Copy the complete listing word for word, but do not carry over any images.

EXERCISE MATERIALS:
++++++++

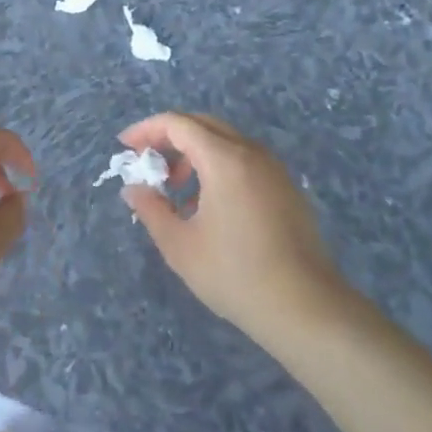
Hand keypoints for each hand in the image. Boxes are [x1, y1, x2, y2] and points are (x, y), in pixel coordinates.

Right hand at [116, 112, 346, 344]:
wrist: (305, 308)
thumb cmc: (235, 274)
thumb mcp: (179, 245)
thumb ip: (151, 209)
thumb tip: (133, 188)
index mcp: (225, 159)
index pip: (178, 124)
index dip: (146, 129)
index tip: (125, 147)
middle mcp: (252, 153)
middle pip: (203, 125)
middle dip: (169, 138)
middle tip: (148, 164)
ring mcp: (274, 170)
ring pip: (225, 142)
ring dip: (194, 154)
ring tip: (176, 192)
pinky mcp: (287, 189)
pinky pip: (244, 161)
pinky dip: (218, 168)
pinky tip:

++++++++

EXERCISE OUTPUT:
Hand keypoints for each hand in the image. Boxes are [x1, y1, x2, y2] and points are (x, y), in pixel coordinates.

Right hand at [116, 112, 346, 344]:
wrist: (305, 308)
thumb cmc: (235, 274)
thumb mcp: (179, 245)
thumb ip: (151, 209)
thumb tip: (133, 188)
index mcp: (225, 159)
index pip: (178, 124)
index dip: (146, 129)
index tip: (125, 147)
middle mcp: (252, 153)
middle pip: (203, 125)
middle dip: (169, 138)
middle tip: (148, 164)
ring mcp: (274, 170)
ring pip: (225, 142)
ring dip: (194, 154)
ring tip: (176, 192)
pinky mcp: (287, 189)
pinky pip: (244, 161)
pinky dip: (218, 168)
pinky tip:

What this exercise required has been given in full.